Sırrı Süreyya Önder’den Volkan Konak'ı anma yazısı: "Şerefle girdi hayatımıza, şerefle yaşadı, şerefiyle tamamladı zamanını"

Sırrı Süreyya Önder’den Volkan Konak'ı anma yazısı: "Şerefle girdi hayatımıza, şerefle yaşadı, şerefiyle tamamladı zamanını"

(ANKARA) - TBMM Başkanvekili ve DEM Parti İstanbul Milletvekili Sırrı Süreyya Önder, dün yaşamını yitiren halk müziği sanatçısı Volkan Konak’la çözüm süreci döneminde yaşadığı anısını kaleme aldı. Önder, Konak'ın ölümünden önce kendisine gönderdiği nasihatı tutacağını belirterek, "Barışın son mührü için Karadeniz'e gideceğim" dedi.

Önder’in Volkan Konak’la ilgili yazısını T24 haber sitesi paylaştı. Önder, yazısında, çözüm süreci döneminde Konak’ın kendilerine nasıl misafirperver davrandığına ilişkin anısını şöyle anlattı:

“Yine süreçlerden bir süreç yaşıyorduk.
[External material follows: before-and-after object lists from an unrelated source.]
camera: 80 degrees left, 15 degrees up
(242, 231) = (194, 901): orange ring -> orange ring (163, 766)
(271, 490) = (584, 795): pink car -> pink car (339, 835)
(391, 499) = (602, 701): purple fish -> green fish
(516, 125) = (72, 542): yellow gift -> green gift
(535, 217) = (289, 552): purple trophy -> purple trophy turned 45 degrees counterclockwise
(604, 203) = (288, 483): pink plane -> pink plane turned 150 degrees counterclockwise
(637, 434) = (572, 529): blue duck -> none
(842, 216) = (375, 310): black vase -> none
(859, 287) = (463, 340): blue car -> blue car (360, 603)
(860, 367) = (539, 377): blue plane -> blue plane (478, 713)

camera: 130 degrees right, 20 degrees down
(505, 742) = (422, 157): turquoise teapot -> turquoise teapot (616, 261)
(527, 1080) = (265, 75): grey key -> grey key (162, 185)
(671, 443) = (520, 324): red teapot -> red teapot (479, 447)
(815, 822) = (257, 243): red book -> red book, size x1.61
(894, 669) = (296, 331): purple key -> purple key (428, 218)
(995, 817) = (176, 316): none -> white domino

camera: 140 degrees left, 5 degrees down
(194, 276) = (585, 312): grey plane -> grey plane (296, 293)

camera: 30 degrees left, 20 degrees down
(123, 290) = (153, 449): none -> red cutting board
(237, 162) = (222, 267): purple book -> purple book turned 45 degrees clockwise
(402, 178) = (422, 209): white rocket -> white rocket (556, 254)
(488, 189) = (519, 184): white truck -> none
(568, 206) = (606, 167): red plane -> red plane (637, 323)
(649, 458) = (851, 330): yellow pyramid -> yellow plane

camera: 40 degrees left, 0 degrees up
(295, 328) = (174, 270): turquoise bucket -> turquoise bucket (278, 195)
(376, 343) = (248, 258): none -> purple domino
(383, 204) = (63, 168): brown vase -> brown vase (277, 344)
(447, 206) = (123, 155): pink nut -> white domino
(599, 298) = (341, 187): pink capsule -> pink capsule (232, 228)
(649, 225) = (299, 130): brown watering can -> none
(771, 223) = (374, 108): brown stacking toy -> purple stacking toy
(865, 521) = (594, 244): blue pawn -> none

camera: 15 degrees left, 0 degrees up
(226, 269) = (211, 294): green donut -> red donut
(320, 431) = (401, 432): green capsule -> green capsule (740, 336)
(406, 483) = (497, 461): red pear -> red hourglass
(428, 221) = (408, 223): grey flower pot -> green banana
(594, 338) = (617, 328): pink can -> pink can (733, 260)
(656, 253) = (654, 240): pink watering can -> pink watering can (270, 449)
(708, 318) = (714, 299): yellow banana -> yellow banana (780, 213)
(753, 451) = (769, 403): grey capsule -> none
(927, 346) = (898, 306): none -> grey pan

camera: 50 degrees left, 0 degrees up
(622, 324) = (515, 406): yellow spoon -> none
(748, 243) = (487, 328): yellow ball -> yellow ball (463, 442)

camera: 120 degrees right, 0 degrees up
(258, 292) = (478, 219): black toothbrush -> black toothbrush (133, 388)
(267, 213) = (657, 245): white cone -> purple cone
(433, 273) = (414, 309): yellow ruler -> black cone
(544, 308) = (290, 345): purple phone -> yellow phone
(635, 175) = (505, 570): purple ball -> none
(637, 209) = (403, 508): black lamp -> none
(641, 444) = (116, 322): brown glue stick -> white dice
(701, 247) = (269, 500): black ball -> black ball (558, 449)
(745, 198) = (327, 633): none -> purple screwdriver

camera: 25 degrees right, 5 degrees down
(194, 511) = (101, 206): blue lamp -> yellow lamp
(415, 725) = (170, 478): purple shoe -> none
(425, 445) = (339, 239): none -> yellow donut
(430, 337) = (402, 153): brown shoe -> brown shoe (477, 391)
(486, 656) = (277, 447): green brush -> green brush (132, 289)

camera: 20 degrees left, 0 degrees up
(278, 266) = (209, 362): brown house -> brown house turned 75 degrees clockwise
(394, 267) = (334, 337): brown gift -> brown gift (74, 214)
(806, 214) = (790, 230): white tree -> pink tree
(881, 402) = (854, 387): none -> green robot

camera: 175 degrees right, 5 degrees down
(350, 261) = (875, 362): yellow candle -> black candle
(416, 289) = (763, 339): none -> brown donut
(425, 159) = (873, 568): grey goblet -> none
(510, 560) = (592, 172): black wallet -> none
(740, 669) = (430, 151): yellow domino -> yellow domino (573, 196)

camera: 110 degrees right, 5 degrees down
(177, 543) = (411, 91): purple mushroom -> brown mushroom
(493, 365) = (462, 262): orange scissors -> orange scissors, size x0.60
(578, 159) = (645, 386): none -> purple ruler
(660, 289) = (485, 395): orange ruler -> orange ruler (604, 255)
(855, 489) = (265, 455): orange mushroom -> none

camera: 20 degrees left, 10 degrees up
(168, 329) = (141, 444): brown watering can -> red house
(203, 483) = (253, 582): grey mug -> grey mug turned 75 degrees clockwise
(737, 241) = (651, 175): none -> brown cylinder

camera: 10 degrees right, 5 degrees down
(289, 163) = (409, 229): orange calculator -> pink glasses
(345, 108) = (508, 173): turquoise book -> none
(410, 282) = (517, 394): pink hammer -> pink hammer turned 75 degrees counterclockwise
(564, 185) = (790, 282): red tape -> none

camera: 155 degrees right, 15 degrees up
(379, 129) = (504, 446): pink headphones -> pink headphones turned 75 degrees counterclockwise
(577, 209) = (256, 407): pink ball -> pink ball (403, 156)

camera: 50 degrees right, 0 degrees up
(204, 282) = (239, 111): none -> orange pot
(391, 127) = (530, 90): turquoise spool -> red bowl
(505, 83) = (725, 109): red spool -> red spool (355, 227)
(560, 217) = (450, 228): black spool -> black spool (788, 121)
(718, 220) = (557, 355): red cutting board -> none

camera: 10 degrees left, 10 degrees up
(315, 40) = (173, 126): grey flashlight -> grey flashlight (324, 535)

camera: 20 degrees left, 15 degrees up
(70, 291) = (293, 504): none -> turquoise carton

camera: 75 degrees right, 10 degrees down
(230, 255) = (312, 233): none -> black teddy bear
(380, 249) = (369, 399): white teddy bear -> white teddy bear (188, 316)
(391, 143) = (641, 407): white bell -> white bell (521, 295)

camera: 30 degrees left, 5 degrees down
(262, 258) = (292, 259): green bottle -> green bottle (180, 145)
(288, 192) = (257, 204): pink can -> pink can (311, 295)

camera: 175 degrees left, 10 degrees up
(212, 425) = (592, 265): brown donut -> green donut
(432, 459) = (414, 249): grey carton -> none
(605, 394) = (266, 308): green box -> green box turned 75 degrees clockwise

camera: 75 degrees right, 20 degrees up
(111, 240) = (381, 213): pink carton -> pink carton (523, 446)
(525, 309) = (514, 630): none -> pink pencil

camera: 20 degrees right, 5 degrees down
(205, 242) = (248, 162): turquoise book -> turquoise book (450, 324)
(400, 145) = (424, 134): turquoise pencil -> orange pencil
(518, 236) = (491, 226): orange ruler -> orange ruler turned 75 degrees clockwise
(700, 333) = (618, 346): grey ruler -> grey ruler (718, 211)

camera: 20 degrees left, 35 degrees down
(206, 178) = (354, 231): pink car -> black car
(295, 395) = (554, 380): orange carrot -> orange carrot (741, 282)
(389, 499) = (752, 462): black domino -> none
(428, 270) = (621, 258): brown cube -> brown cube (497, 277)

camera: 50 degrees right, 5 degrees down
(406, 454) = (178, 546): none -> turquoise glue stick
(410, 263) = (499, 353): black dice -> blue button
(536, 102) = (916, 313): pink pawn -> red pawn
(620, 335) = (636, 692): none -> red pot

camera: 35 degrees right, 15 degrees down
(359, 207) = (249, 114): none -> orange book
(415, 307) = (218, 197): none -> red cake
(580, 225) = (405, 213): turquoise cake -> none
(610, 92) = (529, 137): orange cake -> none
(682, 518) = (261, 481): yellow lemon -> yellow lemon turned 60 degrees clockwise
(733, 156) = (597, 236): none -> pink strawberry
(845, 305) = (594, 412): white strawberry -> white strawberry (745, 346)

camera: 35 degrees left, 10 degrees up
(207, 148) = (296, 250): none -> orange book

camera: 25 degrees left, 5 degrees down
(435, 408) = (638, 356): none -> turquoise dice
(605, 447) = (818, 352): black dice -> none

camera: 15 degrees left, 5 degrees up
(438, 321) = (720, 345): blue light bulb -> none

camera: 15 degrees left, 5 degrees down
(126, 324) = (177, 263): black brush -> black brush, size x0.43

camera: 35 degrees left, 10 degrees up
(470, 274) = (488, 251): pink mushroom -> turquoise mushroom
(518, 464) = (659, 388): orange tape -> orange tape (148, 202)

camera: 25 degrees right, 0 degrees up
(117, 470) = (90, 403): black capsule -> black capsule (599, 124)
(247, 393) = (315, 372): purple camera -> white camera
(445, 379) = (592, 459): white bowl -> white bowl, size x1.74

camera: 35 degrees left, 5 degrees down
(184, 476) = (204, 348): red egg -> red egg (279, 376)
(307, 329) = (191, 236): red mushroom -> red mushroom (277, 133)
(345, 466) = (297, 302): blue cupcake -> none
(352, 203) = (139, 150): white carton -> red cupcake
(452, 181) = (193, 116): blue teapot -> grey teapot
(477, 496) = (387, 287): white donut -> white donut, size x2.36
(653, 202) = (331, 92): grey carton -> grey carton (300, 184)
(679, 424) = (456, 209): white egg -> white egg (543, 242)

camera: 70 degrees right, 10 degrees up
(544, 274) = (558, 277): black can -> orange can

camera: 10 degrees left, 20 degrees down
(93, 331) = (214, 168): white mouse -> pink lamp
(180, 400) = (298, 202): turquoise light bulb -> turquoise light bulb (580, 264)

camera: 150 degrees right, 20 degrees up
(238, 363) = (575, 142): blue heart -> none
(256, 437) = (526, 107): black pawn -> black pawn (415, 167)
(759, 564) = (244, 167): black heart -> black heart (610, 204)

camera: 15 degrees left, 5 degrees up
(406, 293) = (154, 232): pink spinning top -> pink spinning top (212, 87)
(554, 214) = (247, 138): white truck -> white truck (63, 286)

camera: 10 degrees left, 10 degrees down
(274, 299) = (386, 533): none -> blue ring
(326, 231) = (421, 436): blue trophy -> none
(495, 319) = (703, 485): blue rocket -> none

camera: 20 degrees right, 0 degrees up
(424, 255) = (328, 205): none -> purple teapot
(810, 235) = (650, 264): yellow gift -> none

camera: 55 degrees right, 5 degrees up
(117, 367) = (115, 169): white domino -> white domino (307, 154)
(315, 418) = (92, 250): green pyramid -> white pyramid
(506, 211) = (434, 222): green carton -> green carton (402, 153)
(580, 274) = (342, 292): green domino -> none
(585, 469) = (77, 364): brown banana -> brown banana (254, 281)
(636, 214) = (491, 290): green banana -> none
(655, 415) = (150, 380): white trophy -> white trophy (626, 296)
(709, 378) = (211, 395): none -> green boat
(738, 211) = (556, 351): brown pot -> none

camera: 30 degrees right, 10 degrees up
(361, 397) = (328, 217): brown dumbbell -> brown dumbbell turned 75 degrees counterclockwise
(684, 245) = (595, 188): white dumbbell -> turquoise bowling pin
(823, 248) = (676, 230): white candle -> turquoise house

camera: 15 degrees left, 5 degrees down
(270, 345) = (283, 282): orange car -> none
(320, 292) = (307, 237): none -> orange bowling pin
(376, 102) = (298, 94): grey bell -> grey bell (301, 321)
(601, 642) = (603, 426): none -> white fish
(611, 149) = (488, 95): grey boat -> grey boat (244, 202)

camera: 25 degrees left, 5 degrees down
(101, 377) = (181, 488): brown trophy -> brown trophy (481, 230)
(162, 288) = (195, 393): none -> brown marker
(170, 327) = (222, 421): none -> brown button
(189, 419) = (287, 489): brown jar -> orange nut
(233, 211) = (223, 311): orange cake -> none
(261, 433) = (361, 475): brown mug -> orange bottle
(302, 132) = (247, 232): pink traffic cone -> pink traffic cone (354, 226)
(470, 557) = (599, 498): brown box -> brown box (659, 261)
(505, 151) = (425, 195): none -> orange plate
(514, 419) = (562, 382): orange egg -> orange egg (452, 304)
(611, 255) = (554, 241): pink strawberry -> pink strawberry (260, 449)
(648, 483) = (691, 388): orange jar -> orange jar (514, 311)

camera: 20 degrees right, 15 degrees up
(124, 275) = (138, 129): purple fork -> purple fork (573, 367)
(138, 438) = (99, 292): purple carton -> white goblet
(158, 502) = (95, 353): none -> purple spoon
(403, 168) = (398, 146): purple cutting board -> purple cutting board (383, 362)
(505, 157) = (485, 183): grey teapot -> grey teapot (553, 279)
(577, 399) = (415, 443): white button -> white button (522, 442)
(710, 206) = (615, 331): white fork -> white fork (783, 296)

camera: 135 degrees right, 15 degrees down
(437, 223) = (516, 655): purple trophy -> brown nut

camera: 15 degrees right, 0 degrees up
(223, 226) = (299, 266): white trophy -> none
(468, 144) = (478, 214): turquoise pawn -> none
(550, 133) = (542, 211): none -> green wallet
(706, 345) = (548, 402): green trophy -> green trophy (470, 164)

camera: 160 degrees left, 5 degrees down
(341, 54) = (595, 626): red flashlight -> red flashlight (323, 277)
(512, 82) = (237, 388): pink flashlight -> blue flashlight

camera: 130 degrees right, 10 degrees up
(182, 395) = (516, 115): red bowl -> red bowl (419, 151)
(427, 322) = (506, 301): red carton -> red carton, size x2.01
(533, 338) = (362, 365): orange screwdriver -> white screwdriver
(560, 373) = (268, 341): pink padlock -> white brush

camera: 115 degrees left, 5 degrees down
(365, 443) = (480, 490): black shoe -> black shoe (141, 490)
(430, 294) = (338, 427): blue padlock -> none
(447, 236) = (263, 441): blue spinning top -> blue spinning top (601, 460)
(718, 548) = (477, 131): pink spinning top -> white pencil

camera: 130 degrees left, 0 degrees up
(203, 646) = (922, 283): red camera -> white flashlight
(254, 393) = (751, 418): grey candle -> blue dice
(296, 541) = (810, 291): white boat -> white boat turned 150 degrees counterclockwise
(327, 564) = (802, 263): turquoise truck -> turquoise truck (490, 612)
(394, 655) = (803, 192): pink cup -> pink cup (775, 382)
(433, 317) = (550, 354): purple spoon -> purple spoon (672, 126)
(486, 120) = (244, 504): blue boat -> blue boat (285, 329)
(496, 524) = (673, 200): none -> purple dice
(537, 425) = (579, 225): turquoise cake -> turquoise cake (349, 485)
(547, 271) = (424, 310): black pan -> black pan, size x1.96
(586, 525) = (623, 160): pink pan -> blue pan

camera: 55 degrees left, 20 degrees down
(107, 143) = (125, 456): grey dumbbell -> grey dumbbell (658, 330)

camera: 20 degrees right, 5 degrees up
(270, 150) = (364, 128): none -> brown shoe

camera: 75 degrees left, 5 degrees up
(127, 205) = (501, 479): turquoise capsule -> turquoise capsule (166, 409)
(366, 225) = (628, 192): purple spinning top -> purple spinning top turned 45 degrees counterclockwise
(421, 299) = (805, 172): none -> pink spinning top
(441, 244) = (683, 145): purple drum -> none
Yine, barış kavramı düşlerine bile girdiğinde, ‘hafazanallah, şeytan vesvese sokmuştur’ diye celallenen bir güruh vardı.

Mazlum çelebiliği ile kimsenin toprağında gözümüz, bayrağına sözümüz olmadığını anlatmak da yine bize düşmüştü. Ne çok ‘yine’ dedim değil mi? Bu memleketin Gördüşlü Sisifos’dan borç aldığı bir kaderi var işte. Borçtan kurtulmaya da pek niyeti yok. Sisifos kayayı, biz de kuyruğumuzu kovalayıp durduk yıllarca. Barışı ilk Karadenizliye anlatalım dedik. Onlara anlatabilirsek eğer gerisi kolaydı. Benim bir can yârim vardı o zamanlar. Teşvik etti; rahatlattı. ‘Konuşmayı şehvetle seven’ hemşerilerinin aslında iyi insanlar olduğunu söyledi. Yolların saklamasını diledi. ‘Bütünlüğümüze bahane olmalarına’ niyet ederek düştük yollara. Hem Mumhaneönü'nde çay bile içebilecektik barış gelirse…

"Linç güruhuna Karadeniz uşağı Volkan Konak atma türkü lezzetinde karşı çıktı"

Olmadı! Karadenizlinin kötü bir gününe denk geldik. Bir insan evladı 700 kilometre taş yer mi yağmur gibi? Yedik ve gerisin geri döndük. İşte bu linç güruhuna yine bir Karadeniz uşağı Volkan Konak, atma türkü lezzetinde ve ülfetinde karşı çıktı. ‘Maçka’ya gelin benim evimde kalın’ dedi. Bizim için ‘Bunlar sözüne güvenilir insanlar’ dedi… İşte o gün kalbimizde, yücelerden yüce bir konak inşa etti. Tıpkı soyadı gibi.

"Barışın son mührü için Karadeniz’e gideceğim"

Süreçlerden bir süreçteyiz yine. Bir dostla haber göndermişti. ‘Ha söyleyin o deliye da, bu sefer bütün memleketi gezsun once, en son Karadeniz’e gelsun’ diye…

Şerefle girdi hayatımıza, şerefle yaşadı, şerefiyle tamamladı zamanını. Şerefiyle de haşrolunacaktır inşallah. Bana gelince, gönderdiği nasihatı tutacağım. Barışın son mührü için Karadeniz’e gideceğim. Artık Mumhaneönü’nde çay içesim yok. Maçka’daki kabri başında, dünyanın bütün sevdalukları için şu türküyü okurum belki;

‘Denizde kararti var, bu gelen kayik midur, ben ozledum yarumi ağlasam ayip midur. Oy dumanlar dumanlar, hep dağlari sardunuz, yureğumun derdini bilsenuz ağlardunuz. Karardi Karadeniz, taşti bu yana taşti, haber verun yarume gozlerum doldi taşti’

Belki de ‘Bir daha değse idi nefesum nefesune’ yi söylerim. Uğurlar olsun güzel yürekli kardeşim. Bütün vakitsiz gidenler gibi yollar saklasun seni.”